**Exercise goal**.
Reproduce the material from its start through the line containing "145’e varan vergi", substituting "Permisos" for "Licencias" and keeping everything else unchanged.

**Supplied records**.
━━━━━━━━━━━━━━━━
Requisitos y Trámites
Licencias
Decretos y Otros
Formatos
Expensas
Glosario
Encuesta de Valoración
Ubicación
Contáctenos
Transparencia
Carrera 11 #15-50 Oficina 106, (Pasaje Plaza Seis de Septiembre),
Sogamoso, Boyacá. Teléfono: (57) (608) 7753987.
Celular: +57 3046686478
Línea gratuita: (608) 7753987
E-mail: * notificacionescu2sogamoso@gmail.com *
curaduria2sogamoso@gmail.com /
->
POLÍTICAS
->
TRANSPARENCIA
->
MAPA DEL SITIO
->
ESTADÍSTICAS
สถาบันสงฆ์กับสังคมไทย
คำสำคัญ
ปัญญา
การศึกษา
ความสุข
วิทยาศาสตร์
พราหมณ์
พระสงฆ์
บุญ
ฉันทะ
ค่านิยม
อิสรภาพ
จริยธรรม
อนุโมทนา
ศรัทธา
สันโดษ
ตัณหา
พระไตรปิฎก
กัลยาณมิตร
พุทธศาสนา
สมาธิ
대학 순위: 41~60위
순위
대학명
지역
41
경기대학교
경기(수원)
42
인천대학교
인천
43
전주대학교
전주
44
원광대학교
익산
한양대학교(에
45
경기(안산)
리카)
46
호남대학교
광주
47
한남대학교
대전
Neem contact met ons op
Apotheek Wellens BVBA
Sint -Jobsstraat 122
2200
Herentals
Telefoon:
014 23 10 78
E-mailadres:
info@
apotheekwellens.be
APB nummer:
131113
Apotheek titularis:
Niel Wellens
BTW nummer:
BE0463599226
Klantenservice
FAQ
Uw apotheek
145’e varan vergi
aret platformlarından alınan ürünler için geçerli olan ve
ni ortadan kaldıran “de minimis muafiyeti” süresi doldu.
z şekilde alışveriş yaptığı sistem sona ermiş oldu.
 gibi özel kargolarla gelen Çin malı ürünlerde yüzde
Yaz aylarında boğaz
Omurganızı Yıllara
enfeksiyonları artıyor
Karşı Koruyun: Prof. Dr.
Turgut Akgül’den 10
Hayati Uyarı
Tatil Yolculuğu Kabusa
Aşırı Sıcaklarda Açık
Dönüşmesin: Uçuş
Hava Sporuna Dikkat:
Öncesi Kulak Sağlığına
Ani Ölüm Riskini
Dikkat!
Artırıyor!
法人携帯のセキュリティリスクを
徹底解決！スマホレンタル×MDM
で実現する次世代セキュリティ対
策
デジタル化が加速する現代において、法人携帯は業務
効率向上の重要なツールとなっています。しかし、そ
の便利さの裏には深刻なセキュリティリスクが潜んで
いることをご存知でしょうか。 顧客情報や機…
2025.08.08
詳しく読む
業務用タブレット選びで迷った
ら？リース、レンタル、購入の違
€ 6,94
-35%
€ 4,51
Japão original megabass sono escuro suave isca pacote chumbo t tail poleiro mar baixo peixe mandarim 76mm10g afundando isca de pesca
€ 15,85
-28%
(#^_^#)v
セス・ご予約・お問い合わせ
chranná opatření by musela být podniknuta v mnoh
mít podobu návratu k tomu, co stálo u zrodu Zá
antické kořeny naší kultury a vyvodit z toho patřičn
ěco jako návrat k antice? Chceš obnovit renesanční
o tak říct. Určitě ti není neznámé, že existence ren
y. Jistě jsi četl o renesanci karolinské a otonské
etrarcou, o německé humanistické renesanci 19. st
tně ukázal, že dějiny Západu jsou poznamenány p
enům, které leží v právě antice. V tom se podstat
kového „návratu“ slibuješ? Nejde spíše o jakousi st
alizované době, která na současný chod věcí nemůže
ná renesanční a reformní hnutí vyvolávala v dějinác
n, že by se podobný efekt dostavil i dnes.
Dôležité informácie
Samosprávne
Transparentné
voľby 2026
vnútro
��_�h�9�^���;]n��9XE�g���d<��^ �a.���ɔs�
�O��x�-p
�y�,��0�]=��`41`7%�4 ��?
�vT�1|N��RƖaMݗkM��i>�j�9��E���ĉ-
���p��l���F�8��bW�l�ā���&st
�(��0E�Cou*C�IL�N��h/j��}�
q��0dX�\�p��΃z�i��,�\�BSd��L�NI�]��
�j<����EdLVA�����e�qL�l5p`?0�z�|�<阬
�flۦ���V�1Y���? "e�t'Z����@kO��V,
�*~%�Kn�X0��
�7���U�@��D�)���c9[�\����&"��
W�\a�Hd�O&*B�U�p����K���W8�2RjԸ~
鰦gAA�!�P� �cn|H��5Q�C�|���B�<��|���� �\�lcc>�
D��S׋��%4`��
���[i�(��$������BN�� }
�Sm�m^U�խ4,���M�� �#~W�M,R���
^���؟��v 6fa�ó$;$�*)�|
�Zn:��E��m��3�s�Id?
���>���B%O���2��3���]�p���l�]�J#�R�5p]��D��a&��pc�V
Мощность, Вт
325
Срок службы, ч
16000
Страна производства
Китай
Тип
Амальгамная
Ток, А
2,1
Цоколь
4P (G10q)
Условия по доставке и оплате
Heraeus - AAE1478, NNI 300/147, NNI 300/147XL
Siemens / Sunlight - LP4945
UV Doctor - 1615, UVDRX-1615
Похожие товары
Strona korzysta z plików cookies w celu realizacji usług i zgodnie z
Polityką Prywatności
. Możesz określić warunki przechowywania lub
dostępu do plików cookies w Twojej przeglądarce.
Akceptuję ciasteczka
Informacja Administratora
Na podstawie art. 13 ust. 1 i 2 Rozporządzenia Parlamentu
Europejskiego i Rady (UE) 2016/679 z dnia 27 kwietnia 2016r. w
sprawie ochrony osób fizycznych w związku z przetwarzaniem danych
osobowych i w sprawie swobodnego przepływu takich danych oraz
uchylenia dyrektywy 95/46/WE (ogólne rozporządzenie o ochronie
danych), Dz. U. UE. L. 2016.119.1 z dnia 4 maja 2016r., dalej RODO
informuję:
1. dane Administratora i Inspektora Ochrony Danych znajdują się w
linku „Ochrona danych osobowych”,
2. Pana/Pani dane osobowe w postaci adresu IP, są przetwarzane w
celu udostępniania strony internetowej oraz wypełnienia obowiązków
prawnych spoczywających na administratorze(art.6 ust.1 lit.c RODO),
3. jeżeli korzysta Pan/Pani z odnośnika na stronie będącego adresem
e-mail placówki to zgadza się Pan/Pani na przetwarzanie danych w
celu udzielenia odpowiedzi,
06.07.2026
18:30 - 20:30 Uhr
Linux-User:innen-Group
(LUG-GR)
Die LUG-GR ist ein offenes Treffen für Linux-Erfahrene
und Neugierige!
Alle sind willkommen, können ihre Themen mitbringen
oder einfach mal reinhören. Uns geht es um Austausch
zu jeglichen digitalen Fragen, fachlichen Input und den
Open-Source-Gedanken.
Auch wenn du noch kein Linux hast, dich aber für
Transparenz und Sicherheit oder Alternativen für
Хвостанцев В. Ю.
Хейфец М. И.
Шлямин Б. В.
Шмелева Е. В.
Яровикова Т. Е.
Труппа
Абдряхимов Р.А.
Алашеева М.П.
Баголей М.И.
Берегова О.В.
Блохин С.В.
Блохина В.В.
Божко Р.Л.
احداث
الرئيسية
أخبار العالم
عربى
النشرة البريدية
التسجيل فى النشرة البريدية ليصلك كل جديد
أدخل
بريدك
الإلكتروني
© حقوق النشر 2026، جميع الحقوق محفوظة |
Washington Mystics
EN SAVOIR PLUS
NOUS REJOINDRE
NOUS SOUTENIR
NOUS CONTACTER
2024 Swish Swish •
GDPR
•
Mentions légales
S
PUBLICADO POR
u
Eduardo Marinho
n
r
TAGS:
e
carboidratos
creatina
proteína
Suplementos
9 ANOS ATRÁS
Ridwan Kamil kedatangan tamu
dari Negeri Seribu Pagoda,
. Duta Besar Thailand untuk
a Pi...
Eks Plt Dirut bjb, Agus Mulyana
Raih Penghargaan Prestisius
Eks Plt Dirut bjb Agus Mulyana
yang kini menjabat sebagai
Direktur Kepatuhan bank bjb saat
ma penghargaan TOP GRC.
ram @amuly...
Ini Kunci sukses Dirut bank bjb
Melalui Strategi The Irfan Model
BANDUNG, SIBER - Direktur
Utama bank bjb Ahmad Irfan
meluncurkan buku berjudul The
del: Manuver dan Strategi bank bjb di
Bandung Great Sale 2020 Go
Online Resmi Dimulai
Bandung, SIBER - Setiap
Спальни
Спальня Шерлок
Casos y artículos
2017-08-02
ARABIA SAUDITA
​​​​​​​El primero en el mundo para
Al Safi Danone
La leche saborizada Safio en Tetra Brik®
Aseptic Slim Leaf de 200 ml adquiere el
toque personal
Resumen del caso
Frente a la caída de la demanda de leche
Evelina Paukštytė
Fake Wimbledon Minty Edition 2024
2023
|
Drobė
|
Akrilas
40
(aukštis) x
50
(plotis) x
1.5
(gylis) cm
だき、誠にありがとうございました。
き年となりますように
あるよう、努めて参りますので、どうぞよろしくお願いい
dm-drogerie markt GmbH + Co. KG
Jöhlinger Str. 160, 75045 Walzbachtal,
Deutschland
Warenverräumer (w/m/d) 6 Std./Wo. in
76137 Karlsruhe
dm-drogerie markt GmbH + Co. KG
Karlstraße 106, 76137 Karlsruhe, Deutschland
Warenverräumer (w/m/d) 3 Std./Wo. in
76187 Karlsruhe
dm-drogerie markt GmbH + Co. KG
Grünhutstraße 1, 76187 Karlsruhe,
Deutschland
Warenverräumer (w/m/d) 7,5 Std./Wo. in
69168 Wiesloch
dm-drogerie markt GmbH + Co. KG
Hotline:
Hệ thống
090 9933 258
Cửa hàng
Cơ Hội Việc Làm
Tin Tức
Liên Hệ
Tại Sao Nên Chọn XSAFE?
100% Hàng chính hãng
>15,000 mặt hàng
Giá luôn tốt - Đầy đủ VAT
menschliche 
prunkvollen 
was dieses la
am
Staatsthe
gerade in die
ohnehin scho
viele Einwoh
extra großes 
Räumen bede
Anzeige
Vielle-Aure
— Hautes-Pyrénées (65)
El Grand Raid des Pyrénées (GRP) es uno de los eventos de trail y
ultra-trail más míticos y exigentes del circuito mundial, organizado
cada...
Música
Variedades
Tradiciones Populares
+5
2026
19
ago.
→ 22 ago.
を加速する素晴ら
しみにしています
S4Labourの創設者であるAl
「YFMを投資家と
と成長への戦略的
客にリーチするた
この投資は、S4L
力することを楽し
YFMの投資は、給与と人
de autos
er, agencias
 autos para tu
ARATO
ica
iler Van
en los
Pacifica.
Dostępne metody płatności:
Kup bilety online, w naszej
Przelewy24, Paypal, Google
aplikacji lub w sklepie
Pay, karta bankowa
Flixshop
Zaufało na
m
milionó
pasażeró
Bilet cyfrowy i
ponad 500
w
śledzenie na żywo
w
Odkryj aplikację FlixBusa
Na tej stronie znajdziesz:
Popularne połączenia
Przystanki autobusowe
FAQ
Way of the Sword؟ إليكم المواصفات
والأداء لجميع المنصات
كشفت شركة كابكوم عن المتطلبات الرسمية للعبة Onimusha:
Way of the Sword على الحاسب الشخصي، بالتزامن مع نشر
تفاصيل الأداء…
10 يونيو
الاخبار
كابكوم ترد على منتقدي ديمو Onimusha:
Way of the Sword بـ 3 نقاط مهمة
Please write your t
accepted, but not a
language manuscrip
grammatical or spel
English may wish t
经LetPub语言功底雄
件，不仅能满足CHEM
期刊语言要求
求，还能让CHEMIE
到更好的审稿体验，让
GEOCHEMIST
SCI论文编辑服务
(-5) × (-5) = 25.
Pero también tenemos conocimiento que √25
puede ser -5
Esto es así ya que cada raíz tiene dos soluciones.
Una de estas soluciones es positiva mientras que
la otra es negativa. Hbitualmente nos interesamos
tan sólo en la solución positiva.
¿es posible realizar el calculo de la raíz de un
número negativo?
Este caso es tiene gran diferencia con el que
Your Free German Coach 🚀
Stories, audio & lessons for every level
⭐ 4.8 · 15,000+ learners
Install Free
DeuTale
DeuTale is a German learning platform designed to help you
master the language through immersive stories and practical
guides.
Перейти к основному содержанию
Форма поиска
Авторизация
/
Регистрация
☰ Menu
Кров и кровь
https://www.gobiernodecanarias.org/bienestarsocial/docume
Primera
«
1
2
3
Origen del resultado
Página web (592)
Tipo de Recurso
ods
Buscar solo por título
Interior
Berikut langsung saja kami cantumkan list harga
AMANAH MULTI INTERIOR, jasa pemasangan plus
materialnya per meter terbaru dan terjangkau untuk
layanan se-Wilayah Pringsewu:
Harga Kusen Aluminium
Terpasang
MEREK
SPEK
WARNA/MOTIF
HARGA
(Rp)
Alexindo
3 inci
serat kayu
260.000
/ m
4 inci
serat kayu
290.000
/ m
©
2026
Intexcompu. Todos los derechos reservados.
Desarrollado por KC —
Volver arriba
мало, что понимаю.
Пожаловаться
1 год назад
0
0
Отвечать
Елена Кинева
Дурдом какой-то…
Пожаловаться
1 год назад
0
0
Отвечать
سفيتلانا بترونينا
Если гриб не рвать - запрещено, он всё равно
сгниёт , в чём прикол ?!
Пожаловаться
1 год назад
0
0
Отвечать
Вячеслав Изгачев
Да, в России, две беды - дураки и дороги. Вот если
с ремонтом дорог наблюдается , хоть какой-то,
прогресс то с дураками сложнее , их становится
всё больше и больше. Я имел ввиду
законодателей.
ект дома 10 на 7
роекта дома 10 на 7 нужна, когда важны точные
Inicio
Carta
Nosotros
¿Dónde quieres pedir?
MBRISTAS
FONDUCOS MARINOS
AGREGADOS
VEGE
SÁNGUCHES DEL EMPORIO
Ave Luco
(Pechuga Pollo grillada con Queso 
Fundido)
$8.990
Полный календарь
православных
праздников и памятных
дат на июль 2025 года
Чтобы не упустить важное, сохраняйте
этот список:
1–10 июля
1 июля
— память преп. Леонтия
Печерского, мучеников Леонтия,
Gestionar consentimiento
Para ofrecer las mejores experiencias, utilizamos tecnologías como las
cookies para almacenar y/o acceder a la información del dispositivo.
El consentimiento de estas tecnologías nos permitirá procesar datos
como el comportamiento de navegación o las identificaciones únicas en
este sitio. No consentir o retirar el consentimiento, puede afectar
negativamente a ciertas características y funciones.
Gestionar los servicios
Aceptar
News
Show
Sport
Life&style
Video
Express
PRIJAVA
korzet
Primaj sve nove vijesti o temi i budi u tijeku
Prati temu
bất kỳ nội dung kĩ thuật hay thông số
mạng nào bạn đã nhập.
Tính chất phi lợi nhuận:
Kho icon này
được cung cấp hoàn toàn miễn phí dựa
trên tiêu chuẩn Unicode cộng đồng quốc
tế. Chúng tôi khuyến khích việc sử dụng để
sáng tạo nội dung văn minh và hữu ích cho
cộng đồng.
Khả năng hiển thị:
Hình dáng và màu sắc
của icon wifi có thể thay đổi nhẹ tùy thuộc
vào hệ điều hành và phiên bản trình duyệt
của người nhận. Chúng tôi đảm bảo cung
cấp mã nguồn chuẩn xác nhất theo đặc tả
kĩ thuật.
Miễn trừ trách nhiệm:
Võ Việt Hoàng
━━━━━━━━━━━━━━━━
**Answer to the exercise**.
Requisitos y Trámites
Permisos
Decretos y Otros
Formatos
Expensas
Glosario
Encuesta de Valoración
Ubicación
Contáctenos
Transparencia
Carrera 11 #15-50 Oficina 106, (Pasaje Plaza Seis de Septiembre),
Sogamoso, Boyacá. Teléfono: (57) (608) 7753987.
Celular: +57 3046686478
Línea gratuita: (608) 7753987
E-mail: * notificacionescu2sogamoso@gmail.com *
curaduria2sogamoso@gmail.com /
->
POLÍTICAS
->
TRANSPARENCIA
->
MAPA DEL SITIO
->
ESTADÍSTICAS
สถาบันสงฆ์กับสังคมไทย
คำสำคัญ
ปัญญา
การศึกษา
ความสุข
วิทยาศาสตร์
พราหมณ์
พระสงฆ์
บุญ
ฉันทะ
ค่านิยม
อิสรภาพ
จริยธรรม
อนุโมทนา
ศรัทธา
สันโดษ
ตัณหา
พระไตรปิฎก
กัลยาณมิตร
พุทธศาสนา
สมาธิ
대학 순위: 41~60위
순위
대학명
지역
41
경기대학교
경기(수원)
42
인천대학교
인천
43
전주대학교
전주
44
원광대학교
익산
한양대학교(에
45
경기(안산)
리카)
46
호남대학교
광주
47
한남대학교
대전
Neem contact met ons op
Apotheek Wellens BVBA
Sint -Jobsstraat 122
2200
Herentals
Telefoon:
014 23 10 78
E-mailadres:
info@
apotheekwellens.be
APB nummer:
131113
Apotheek titularis:
Niel Wellens
BTW nummer:
BE0463599226
Klantenservice
FAQ
Uw apotheek
145’e varan vergi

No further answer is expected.